Ayant atteint la hauteur dont il a été parlé ci-dessus, c'est-à-dire trois milles trois quarts[20], je jetai hors de la nacelle une quantité de plumes, et je vis que je montais toujours avec une rapidité suffisante; il n'y avait donc pas nécessité de jeter du lest. J'en fus très-aise, car je désirais garder avec moi autant de lest que j'en pourrais porter, par la raison bien simple que je n'avais aucune donnée positive sur la puissance d'attraction et sur la densité atmosphérique. Je ne souffrais jusqu'à présent d'aucun malaise physique, je respirais avec une parfaite liberté et n'éprouvais aucune douleur dans la tête. La chatte était couchée fort solennellement sur mon habit, que j'avais ôté, et regardait les pigeons avec un air de nonchaloir. Ces derniers, que j'avais attachés par la patte, pour les empêcher de s'envoler, étaient fort occupés à piquer quelques grains de riz éparpillés pour eux au fond de la nacelle.

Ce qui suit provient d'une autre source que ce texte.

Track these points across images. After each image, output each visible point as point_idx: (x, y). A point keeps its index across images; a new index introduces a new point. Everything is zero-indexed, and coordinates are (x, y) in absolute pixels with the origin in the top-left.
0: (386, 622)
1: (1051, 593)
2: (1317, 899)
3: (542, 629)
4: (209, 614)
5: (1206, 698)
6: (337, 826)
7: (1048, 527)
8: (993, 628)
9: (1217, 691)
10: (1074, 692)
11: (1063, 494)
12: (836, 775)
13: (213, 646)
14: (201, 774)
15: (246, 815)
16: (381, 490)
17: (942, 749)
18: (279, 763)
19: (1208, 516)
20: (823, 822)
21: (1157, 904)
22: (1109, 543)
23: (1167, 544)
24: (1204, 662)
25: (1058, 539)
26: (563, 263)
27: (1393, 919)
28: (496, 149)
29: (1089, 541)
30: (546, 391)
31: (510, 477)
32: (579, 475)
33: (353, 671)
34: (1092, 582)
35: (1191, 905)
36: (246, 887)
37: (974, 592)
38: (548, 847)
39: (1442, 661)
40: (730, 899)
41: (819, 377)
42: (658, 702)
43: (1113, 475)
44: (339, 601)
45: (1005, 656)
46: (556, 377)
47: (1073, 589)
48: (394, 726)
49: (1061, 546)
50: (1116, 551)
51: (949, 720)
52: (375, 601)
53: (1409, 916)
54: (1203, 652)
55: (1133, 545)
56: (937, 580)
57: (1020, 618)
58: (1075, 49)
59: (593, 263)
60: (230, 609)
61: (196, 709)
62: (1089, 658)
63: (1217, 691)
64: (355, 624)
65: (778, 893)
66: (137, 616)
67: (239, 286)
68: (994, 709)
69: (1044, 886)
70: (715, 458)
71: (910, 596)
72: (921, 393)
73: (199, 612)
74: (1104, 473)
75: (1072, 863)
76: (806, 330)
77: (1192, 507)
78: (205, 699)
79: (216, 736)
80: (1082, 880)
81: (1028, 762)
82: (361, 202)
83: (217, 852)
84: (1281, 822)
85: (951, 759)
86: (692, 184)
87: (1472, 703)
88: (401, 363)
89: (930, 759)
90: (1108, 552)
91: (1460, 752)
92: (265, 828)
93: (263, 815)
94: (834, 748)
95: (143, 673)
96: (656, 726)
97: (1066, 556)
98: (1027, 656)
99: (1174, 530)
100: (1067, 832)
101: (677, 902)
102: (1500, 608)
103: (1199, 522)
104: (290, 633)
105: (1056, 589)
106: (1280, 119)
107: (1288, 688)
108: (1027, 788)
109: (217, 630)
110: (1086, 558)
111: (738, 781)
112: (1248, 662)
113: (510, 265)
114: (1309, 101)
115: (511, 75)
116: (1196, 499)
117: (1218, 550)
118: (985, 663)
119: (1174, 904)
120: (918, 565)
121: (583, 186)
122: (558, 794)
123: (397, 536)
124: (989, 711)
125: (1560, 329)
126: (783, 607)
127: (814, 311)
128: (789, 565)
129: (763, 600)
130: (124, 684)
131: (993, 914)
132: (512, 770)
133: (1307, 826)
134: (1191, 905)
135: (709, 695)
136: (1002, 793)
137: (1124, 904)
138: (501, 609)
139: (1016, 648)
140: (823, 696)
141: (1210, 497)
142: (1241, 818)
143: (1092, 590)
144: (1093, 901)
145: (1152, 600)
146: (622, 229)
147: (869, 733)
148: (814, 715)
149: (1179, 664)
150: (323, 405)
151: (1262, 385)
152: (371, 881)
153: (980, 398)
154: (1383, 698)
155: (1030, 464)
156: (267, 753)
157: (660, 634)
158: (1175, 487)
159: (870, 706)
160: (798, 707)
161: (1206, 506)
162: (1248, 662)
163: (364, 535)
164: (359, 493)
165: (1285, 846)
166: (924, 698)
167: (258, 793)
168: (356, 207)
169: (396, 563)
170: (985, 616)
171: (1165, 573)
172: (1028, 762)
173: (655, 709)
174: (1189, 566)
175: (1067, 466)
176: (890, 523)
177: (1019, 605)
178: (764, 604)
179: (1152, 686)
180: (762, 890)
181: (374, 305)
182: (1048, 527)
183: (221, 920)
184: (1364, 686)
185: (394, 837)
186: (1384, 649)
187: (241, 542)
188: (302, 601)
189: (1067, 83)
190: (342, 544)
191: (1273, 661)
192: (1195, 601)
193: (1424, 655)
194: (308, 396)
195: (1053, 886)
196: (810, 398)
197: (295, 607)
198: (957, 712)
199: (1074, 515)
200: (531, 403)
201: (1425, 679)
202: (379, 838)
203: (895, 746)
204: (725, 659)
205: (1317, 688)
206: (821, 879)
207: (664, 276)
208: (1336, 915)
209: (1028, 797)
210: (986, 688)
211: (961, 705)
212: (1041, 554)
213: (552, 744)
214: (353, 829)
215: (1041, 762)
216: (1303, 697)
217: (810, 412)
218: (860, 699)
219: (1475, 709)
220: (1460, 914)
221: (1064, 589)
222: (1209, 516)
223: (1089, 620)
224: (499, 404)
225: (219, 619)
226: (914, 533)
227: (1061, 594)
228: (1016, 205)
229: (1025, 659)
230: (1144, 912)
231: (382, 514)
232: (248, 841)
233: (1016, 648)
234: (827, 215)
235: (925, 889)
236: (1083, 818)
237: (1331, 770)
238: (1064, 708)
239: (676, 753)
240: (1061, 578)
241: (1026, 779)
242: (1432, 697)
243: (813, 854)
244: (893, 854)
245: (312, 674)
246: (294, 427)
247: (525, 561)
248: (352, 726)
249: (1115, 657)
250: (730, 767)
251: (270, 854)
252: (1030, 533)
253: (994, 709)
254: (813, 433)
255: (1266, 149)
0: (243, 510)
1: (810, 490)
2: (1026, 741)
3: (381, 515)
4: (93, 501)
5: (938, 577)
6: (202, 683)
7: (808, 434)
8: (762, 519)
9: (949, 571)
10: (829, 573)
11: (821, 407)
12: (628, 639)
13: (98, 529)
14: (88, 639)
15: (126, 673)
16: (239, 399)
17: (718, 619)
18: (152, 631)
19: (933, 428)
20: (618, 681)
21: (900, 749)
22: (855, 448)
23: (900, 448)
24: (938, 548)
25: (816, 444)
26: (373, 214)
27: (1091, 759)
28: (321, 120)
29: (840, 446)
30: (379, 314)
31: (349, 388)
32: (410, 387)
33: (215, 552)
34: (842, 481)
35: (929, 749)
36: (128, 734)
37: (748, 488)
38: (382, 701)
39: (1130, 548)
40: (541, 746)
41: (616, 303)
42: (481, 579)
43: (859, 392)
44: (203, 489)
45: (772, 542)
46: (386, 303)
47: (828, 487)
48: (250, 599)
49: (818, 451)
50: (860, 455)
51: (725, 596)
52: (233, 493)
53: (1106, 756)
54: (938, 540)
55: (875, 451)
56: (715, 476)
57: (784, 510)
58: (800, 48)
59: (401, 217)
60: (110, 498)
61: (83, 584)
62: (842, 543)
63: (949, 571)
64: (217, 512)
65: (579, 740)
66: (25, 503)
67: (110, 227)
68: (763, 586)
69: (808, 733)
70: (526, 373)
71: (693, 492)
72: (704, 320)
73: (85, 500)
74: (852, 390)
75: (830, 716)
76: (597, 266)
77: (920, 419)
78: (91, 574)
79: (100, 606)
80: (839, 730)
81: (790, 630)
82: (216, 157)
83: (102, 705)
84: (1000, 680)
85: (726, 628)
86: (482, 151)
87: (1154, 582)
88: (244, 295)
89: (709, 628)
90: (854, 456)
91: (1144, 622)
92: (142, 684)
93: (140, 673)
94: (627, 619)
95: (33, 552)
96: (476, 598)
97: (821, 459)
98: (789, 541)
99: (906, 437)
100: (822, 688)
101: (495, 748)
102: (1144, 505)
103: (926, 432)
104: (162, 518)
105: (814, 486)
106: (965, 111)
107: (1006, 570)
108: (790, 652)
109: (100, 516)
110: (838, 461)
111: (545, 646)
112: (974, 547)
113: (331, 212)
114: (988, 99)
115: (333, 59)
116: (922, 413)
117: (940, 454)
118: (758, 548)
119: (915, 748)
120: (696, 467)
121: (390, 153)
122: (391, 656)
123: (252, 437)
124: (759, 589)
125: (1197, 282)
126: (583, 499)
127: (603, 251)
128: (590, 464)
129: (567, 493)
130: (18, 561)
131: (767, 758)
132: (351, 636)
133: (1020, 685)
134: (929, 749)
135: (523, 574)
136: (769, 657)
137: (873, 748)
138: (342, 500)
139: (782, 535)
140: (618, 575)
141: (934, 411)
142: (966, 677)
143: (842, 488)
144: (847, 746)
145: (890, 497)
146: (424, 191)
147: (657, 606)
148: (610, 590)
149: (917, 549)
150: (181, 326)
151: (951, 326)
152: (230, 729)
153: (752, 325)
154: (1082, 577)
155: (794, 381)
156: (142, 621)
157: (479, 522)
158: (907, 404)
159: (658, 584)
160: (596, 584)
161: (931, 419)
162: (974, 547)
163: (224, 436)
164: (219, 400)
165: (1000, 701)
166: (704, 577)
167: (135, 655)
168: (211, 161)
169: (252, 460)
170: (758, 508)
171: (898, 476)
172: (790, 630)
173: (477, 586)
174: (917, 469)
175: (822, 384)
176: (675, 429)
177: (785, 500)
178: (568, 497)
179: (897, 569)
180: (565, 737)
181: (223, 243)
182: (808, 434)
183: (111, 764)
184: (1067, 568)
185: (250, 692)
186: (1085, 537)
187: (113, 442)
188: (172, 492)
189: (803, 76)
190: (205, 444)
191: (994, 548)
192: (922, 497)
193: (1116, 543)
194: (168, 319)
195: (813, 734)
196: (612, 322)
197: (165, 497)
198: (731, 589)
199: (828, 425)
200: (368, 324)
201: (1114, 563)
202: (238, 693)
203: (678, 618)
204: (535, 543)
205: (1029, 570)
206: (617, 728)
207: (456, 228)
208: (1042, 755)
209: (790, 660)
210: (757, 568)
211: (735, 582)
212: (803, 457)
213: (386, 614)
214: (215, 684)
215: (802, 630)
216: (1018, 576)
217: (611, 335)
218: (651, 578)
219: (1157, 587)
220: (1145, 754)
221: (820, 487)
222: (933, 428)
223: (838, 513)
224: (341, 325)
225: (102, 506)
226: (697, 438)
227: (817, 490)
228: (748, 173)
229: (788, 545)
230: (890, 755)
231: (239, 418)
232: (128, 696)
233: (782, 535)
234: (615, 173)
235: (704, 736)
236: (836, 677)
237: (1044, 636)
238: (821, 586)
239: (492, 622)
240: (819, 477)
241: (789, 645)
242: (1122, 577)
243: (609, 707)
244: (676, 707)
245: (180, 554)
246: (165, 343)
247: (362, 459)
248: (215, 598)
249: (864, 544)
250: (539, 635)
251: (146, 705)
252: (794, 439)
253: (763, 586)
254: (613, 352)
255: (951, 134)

À six heures vingt minutes, le baromètre donnait une élévation de 26 400 pieds, ou cinq milles, à une fraction près. La perspective semblait sans bornes. Rien de plus facile d'ailleurs que de calculer à l'aide de la trigonométrie sphérique l'étendue de surface terrestre qu'embrassait mon regard. La surface convexe d'un segment de sphère est à la surface entière de la sphère comme le sinus verse du segment est au diamètre de la sphère. Or, dans mon cas, le sinus verse—c'est-à-dire l'épaisseur du segment situé au-dessous de moi était à peu près égal à mon élévation, ou à l'élévation du point de vue au-dessus de la surface. La proportion de cinq milles à huit milles exprimerait donc l'étendue de la surface que j'embrassais, c'est-à-dire que j'apercevais la seize centième partie de la surface totale du globe. La mer apparaissait polie comme un miroir, bien qu'à l'aide du télescope je découvrisse qu'elle était dans un état de violente agitation. Le navire n'était plus visible, il avait sans doute dérivé vers l'est. Je commençai dès lors à ressentir par intervalles une forte douleur à la tête, bien que je continuasse à respirer à peu près librement. La chatte et les pigeons semblaient n'éprouver aucune incommodité.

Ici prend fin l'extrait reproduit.